Une nuit, je fus rudement réveillée par une série de cris perçants venant du jardin. J'ouvris ma fenêtre et eu le sentiment que les sons venaient d'un coin caché. Le jour suivant, je fus très surprise de découvrir dans une boîte de livres et de vieux vêtements un gros chat noir et un nombre indéterminé de chatons sous un arbre. Inquiète et étonnée, je me demandais ce que je pourrais faire avec ce "cadeau" inattendu, et la seule pensée qui me vint, fut d'apporter la chatte à la maison et lui donner de l'eau et à manger. Je pensais qu'aussitôt que les chatons seraient sevrés, je les donnerais tous, même la mère. Des jours plus tard, pour quelque raison inconnue, la chatte bougea ses chatons un par un vers leur lieu de naissance. Peut-être dû à l'oubli de la chatte, un des chatons fut laissé de côté, et avec égarement nous l'avons pris en invité, sans savoir quoi faire et comment en prendre soin. Carolina, ma fille de vingt ans, le prit comme sien et le prénomma Martin. Dans les premiers jours, nous réussîmes à le nourrir à la cuillère. Et ensuite, nous fabriquâmes une bouteille de lait avec un flacon-goutte de Carolina. Mon fils, Leonardo, donna gentiment sa boîte à pantoufles pour faire un berceau à Martin, mais le chaton griffa et griffa. Carolina le nomma "fils" et Martin répondait en ronronnant avec reconnaissance comme s'il comprenait. Il grimpait autour du col de sa veste, où il restait joyeux sous ses cheveux. Une autre fois, "sa mère" le prenant, il étirait ses petites pattes, la regardant droit dans les yeux et ronronnait lorsqu'elle lui parlait gentiment.

Mon mari, qui est une sorte de grognon, était aussi bon envers Martin et, d'un côté, le protégeait de "Matusina", la chatte blanche et marron de la maison qui ne le regardait pas tendrement, pensant peut-être que le nouveau chaton prendrait sa place. Carlos, mon autre fils, de dix-huit ans et pas vraiment tolérant, s'attribua de lui-même le travail de nourrir le chaton et à l'occasion lui prêta sa guitare, que Martin acceptait comme un nid douillet.

Un samedi de mars, au cours de ma première méditation de groupe après l'initiation, toutes les fois que j'ouvrais les yeux et regardait la photo de Maître, l'image de Martin venait à mon esprit.
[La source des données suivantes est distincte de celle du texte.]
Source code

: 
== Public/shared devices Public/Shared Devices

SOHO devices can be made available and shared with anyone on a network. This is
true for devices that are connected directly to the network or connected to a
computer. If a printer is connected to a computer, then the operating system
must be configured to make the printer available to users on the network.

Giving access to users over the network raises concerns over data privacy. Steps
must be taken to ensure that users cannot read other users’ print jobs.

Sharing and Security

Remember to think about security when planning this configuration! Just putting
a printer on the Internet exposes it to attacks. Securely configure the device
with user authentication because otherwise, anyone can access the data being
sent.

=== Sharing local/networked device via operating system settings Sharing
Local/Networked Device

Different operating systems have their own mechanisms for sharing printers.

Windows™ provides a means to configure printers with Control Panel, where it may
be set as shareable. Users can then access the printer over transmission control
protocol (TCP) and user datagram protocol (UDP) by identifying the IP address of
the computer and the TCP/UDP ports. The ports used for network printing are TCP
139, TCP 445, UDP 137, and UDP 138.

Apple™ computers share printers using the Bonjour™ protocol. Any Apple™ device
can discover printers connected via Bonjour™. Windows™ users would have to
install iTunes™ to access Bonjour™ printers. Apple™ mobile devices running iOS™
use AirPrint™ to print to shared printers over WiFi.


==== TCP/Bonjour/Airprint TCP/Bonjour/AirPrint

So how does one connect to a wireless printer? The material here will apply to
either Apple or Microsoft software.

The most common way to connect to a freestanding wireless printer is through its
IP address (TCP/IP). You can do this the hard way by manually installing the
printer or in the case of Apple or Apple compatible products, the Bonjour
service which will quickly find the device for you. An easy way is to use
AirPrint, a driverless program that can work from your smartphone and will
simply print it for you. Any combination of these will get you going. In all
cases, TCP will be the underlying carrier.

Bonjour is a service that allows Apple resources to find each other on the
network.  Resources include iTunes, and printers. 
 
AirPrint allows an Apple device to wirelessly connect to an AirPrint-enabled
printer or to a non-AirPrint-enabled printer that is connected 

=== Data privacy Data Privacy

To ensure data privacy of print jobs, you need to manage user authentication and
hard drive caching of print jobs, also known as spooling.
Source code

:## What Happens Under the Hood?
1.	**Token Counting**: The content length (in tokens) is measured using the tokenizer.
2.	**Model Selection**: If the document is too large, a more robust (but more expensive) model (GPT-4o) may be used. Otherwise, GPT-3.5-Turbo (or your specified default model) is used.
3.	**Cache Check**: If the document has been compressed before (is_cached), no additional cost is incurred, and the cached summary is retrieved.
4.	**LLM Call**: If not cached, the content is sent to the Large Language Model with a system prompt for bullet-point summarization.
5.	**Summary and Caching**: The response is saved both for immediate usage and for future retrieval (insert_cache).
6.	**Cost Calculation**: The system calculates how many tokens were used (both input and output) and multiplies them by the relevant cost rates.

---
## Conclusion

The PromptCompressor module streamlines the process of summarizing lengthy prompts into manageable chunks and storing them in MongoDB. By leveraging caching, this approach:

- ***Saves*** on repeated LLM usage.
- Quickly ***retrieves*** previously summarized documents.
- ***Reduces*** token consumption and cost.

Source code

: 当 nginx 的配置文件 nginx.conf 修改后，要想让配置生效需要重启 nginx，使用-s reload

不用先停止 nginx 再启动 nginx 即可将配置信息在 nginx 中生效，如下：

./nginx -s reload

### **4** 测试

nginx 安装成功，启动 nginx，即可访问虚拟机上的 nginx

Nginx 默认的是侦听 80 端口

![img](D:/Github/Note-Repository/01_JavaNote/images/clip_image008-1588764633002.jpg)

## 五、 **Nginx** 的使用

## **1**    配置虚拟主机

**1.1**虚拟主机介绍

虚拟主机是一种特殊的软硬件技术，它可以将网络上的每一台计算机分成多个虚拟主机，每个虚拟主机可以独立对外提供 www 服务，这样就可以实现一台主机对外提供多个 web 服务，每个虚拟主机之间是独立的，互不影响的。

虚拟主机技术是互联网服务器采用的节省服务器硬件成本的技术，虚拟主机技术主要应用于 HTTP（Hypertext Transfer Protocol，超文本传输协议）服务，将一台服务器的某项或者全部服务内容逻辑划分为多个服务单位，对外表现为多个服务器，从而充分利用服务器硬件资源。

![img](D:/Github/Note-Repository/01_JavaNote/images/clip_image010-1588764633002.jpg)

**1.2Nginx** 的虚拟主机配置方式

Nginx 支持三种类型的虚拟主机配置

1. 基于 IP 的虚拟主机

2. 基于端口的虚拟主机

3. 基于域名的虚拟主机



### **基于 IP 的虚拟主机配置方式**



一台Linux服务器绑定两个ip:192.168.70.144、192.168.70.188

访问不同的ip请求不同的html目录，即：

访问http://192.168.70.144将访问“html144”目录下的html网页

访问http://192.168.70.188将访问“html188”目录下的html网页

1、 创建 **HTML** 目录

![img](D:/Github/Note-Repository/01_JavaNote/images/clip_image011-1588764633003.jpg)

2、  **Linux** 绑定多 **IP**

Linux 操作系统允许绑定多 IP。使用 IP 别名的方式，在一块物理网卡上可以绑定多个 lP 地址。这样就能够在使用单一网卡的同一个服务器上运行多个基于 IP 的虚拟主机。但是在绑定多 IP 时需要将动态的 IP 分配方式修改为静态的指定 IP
Après la méditation, je rentrais rapidement à la maison, où je trouvais Martin plus calme et plus faible qu'il ne l'avait été auparavant. Le dimanche je fus réveillée dans ma chambre par ma fille en sanglots, qui m'enlaça et pleura en annonçant la mort de Martin. Des pleurs roulèrent aussi sur mes joues alors que nous nous tenions enlacées. J'enveloppais Martin dans un mouchoir blanc et le plaçait dans un petit cercueil fait d'une boîte à thé. Inconsciemment, je mis son corps sur une photo de Maître, pendant que je jetais les bouteilles, les cuillères, et les autres choses qui auraient pu le remémorer à ma fille.

Le jour suivant, j'ai demandé à mon plus jeune fils d'enterrer Martin sous le même arbre où il fut trouvé. Aujourd'hui, quand je regarde les feuilles jaunes de l'automne tomber sur la tombe de Martin, je me souviens des moments heureux que nous avons partagés ensemble. Maître, Vos leçons sont vraiment imprévisibles et inattendues ! Martin, au cours de sa courte vie de vingt jours, a réussi de semer les graines de la plus douce et de la plus tendre compassion dans les cœurs des membres de notre famille. Pour nous, ce fut une véritable expérience de changement de vie. Merci, Martin. Tu auras toujours une place dans nos cœurs.